▸ Фрагмент страницы
● ● ● ●

Читаем Анти-Ахматова полностью

Меня удивило тогда, что каждый выступавший, начиная говорить о литературе, съезжал на Пастернака. Большинство говорило, что Пастернак величайший поэт эпохи, и когда Борис Леонидович поднялся на эстраду, весь зал поднялся и долго аплодировал, не давая ему говорить. Едучи обратно, Борис Леонидович возмущался безумной тратой денег на банкеты и дорогую кормежку, и все для того, чтобы выяснить вопрос, какое место он занимает, настоящий художник не должен иметь ощущения своего места, и он не понимает выступлений товарищей.

Зинаида ПАСТЕРНАК. Воспоминания. Стр. 285


24 декабря 21.

«Вы читали журнал «Начала»? — «Нет, но видел, что там есть рецензия о вас». «Ах, да», — сказала она равнодушно, но потом столько раз возвращалась к этой рецензии, что стало ясно, какую рану представляет для нее эта глупая заметка Чудовского.

К. И. ЧУКОВСКИЙ. Дневник. 1901–1929. Стр. 184


Мой друг предложил встретиться с Ахматовой. Это имя не значило для меня тогда почти ничего. Во-первых, я вообще удивился, что она еще жива. Поскольку я собирался говорить с ней, я заблаговременно прочел два или три ее стихотворения, но это мало что дало. Когда мы садились на поезд, я вообще воспринимал все это как загородную прогулку. Ахматова жила на даче за городом.

● ● ● ●

▸ Выдержка из данных
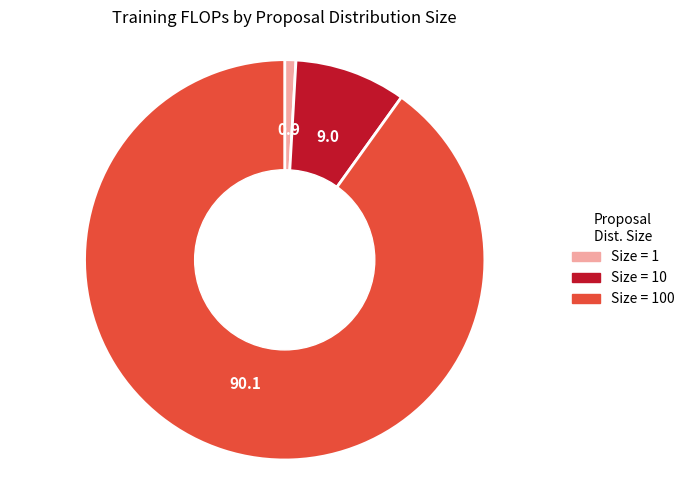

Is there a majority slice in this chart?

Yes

● ● ● ●

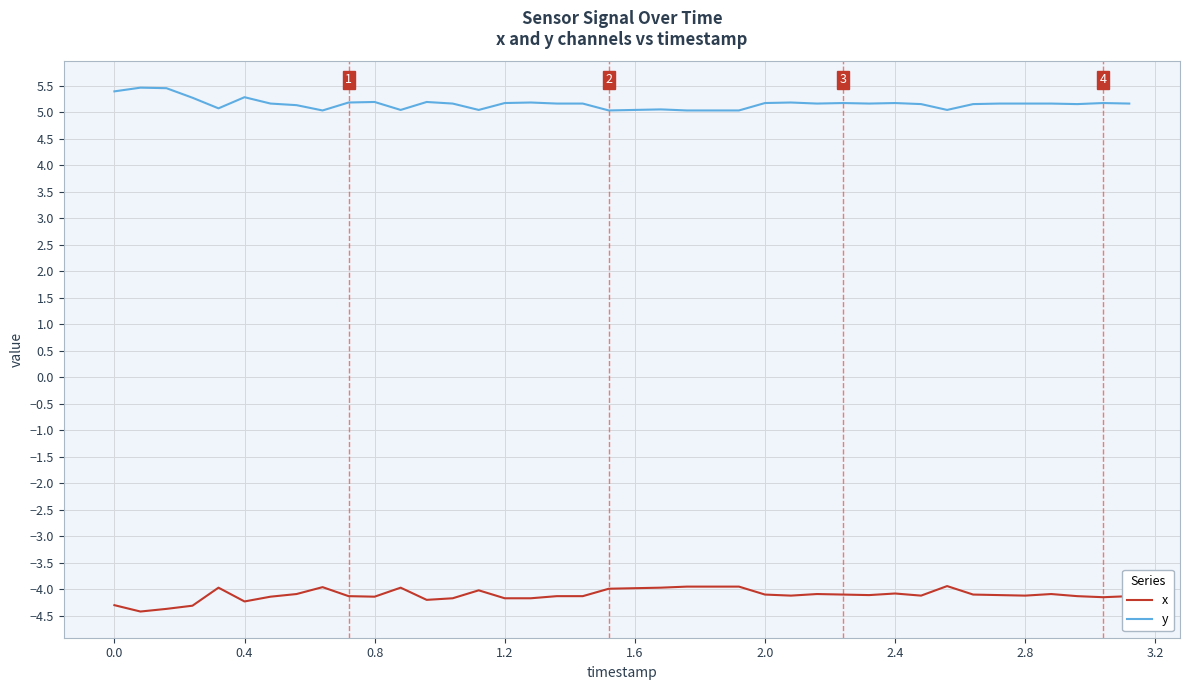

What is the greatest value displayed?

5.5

● ● ● ●

▸ Описание задания
Продолжите подборку воспоминаний «Анти-Ахматова», начав сразу после ее последнего предложения. Список здесь не понадобится.

▸ Результат упражнения
Иосиф БРОДСКИЙ. Большая книга интервью. Стр. 174

Ему встретилась женщина: умная, трезвая, циничная, более старых он не знал — вся русская интеллигенция этого поколения была или выбита, или вывезена водным путем. К Пастернаку было не пробиться — тот был занят творчеством и не склонен был окружать себя свитой, делающей поэта. Да и Бродский, предчувствуя главенство, совсем не стремился — не думал о никаких окололитературных кругах. Ахматова поманила сама — и перед его глазами встали леса Германта. Оказывается, герцогини так долго живут.

Если бы Ахматова догадалась умереть в 1922 или в 1958 году, подумал бы о ней Бродский хоть раз, как он думал о вечно живом Пастернаке?


Как-то раз я сказал ей «поэтесса» — она на меня рассердилась и сказала: «Никогда не называйте меня и женщин, которые хорошие писательницы, поэтессами. Мы все только поэты. А поэтесса — это…» — она покачала головой и ничего больше не добавила.

В. М. ВАСИЛЕНКО в записи Дувакина. Стр. 314


Поэт, бильярд, «большие слова».


Она была у Пастернака и пришла оттуда возмущенная, ну знаете, на грани неприличных слов просто, что это — черт знает что! «Он меня пригласил к себе, а там оказался… Вертинский!» «И Вертинский мне не давал… он оседлал меня. Он все время говорил: «Я и Вы, Вы и я — вот я пою Ваши стихи, вот мои стихи, вот Ваши стихи и т. д. Я была возмущена ужасно. Я подошла к Борису и говорю потом: «Как же Вы могли позвать меня и Вертинского? Что, Вы не понимаете, что этого вообще нельзя делать»?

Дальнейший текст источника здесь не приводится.